Outside, the sun casts its light through the window—that particular peachy color of sunset over water. He loves that color, that light, and the way it makes everything seem to glow.
“I turned back because I heard you,” he says. “You screamed after the carriage crashed. And then there was all that noise: horses whinnying, a lad yelling, more screams.
“It was chaos, as it should be after a carriage accident. But the chaos was followed by silence, and I knew that wasn’t right.
It was the silence that made me run, sweat soaking me straight through.
It felt like forever until I could get to you, turning corner after corner, back the way I’d just come. ”
“You said you turned back because you heard me,” she says, “but you didn’t know it was me.”
He only shrugs. “Didn’t I? Not then, I suppose.
Not until I saw you. But fate’s a wily mistress, and she was pushing me forward, toward you, whether I knew it or not.
The rain had just started, and I was out of breath and soaked through, and I turned one more muddy corner, and there you were, on the ground.
“Janet was kneeling beside you, helping you up. And I felt only relief for a moment that you were alright.”

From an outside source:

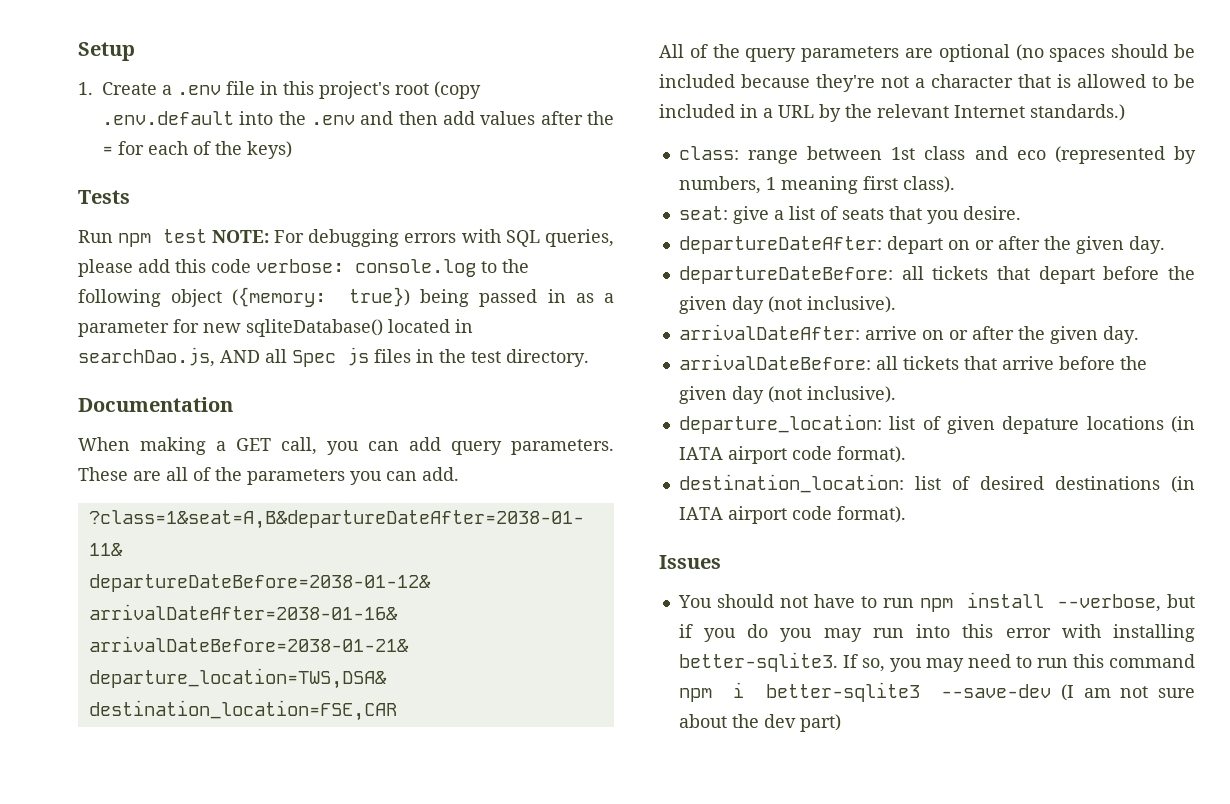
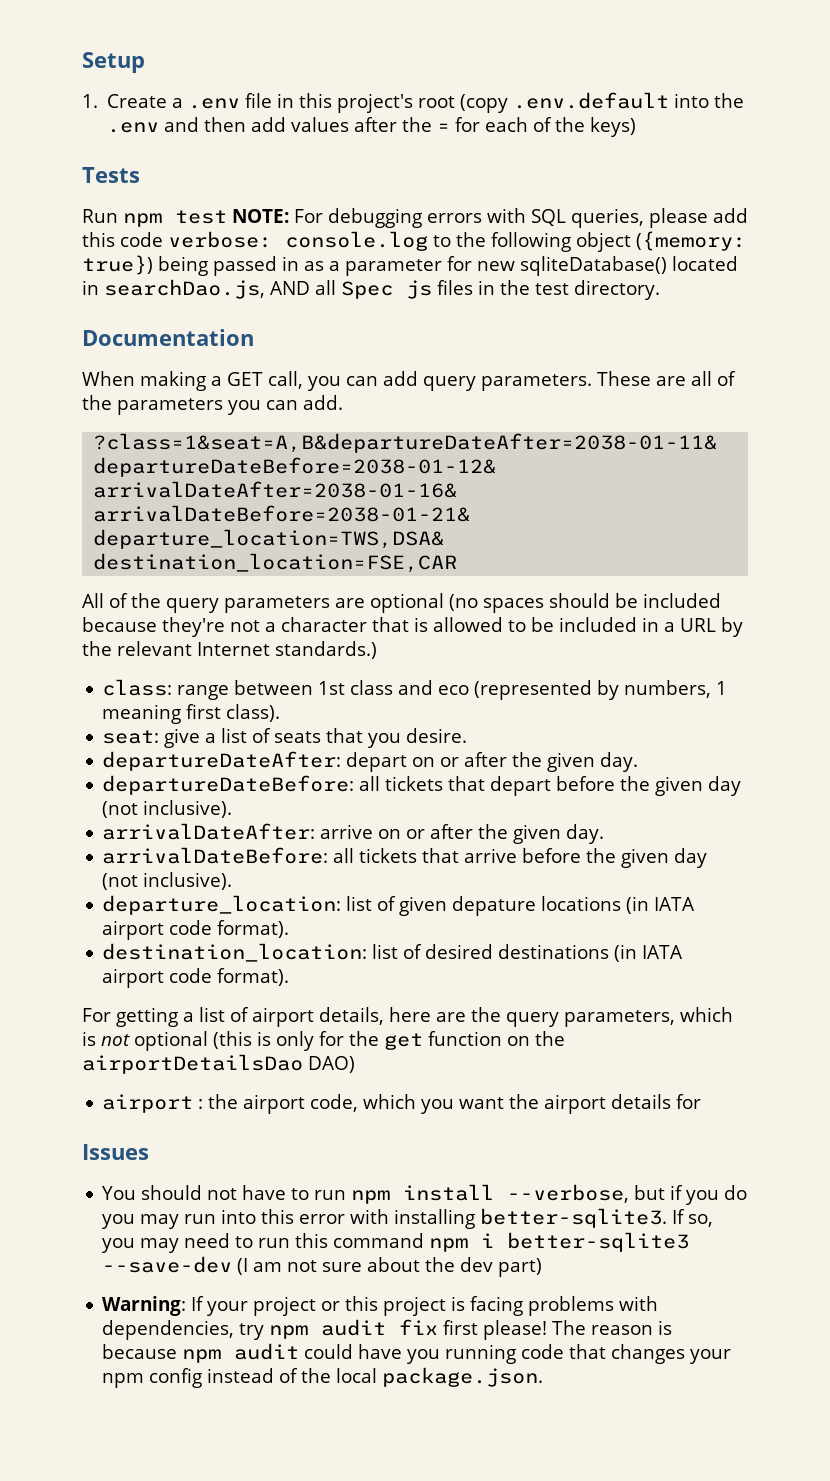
(906, 514) none -> [82,1007,733,1027] [82,1031,565,1051] [82,1054,355,1074] [102,1094,702,1114] // For getting a list of airport details, here are the query parameters, which is not optional (this is only for the get function on the airportDetailsDao DAO) // airport : the airport code, which you want the airport details for
(841, 723) none -> [102,1296,659,1316] [102,1319,673,1340] [102,1343,732,1364] [102,1367,544,1388] // Warning: If your project or this project is facing problems with dependencies, try npm audit fix first please! The reason is because npm audit could have you running code that changes your npm config instead of the local package.json.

“But how could you tell it was me?” Catherine asks.
“I was on the ground and it was raining and I was wearing a bonnet that, as I recall, was so wet and drooping that I could barely see anything at all beyond its brim. There was no way for you to have known. We’d only met that one time before in the park. ”
“I’d know your face anywhere, lass. In profile or covered in mud or behind a stupid, wet hat. I’ll always know you.”
He’d all but memorized that face of hers.
She blinks at him as she did last night when he told her she was the most beautiful woman he’d ever seen.